28 Years After Chernobyl, Birds Are Showing How to Adapt to a Nuclear Crisis
You would think that a massive nuclear accident would wreck devastation on the the wildlife surrounding the area, a devastation that could never be recovered from. But once again, we are learning that nature is far more adaptable than we could ever expect, and that a will to survive may continue to trump any disaster mankind can bring about.
The latest example of adaptability comes on the heels of the 28th anniversary of the Chernobyl nuclear disaster. On April 26, 1986, the Chernobyl nuclear power plant in the Soviet Ukraine had a reactor meltdown, becoming the most dangerous nuclear accident in history. Over 50,000 people were evacuated from the area, and months were spent trying to stop radioactive leakage and decontaminate the area. Workers died as a result of exposure, and cancer rates and other effects skyrocketed in the following decades.
People can be evacuated, of course, to try to mitigate danger, but not so much when it comes to wildlife. Now scientists are seeing the evacuation area as an excellent chance to see what sort of effects radiation has on nature uncontrolled. “[B]ecause the area remains heavily contaminated by radiation and is closed to the public, the region represents an accidental ecological experiment to study the effects of radiation on wild animals,” explains Lydia Smith at IBT Times.
What scientists are finding is shocking. For some animals, rather than being adversely affected by the radiation in the environment, they are adapting and thriving. A recent study into how local birds are processing the radiation shows that they have managed to modify their oxidation patterns, and are now having less oxidative damage. Their ability to process the radiation appears to be based on the pigment of their feathers, with darker birds faring better than their lighter counterparts.
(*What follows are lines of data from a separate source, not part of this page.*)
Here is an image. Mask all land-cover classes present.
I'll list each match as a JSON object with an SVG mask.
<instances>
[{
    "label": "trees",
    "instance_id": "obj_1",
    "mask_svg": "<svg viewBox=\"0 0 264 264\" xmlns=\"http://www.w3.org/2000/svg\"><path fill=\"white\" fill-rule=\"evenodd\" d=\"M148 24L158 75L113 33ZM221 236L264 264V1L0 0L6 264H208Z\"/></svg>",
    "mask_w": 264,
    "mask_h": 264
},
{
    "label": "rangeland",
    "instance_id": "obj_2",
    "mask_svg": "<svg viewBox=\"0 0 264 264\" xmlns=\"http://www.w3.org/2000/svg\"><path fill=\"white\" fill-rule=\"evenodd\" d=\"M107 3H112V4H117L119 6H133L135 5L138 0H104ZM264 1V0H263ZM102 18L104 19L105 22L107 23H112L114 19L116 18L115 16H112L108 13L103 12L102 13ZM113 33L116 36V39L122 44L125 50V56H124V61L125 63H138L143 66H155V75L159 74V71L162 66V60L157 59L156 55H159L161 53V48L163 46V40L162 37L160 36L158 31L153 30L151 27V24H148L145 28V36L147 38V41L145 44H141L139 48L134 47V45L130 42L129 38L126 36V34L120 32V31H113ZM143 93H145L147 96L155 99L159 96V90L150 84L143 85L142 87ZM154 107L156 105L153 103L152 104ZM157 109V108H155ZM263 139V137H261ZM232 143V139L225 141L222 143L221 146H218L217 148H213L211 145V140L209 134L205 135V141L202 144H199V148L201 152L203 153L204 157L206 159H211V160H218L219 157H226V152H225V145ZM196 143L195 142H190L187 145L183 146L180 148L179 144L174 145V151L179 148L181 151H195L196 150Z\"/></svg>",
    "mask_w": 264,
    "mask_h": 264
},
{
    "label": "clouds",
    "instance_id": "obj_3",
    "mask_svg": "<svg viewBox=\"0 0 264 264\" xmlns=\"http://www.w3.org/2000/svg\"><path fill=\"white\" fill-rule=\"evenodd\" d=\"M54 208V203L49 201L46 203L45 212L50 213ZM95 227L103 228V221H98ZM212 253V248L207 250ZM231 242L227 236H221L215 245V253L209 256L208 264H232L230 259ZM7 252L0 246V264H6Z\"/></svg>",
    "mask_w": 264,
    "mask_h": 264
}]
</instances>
According to a release from the British Ecological Society:
The results revealed that with increasing background radiation, the birds’ body condition and glutathione levels increased and oxidative stress and DNA damage decreased. They also showed that birds which produce larger amounts of pheomelanin and lower amounts of eumelanin pay a cost in terms of poorer body condition, decreased glutathione and increased oxidative stress and DNA damage.
“The findings are important because they tell us more about the different species’ ability to adapt to environmental challenges such as Chernobyl and Fukushima,” said Dr. Ismael Galván of the Spanish National Research Council (CSIC), the lead author of the study.
Although the study looked at birds, the implications for other wildlife, and even humans, couldn’t be clearer. The results show that long term exposure to low levels of radiation might actually make it more likely for animals of all stripes to survive massive, high level radiation exposure, too.
Of course, the last thing we want to do is begin exposing ourselves to low level radiation just to prep for the day we may have another massive nuclear event. On the bright side, however, this does give some hope that if at some point we do manage to do something so cataclysmic that we wipe out our own species, there’s a pretty strong possibility we won’t take the rest of the living species on the planet out with us.
Nature, after all, seems determined to show exactly how resiliant it is, regardless of what we throw at it.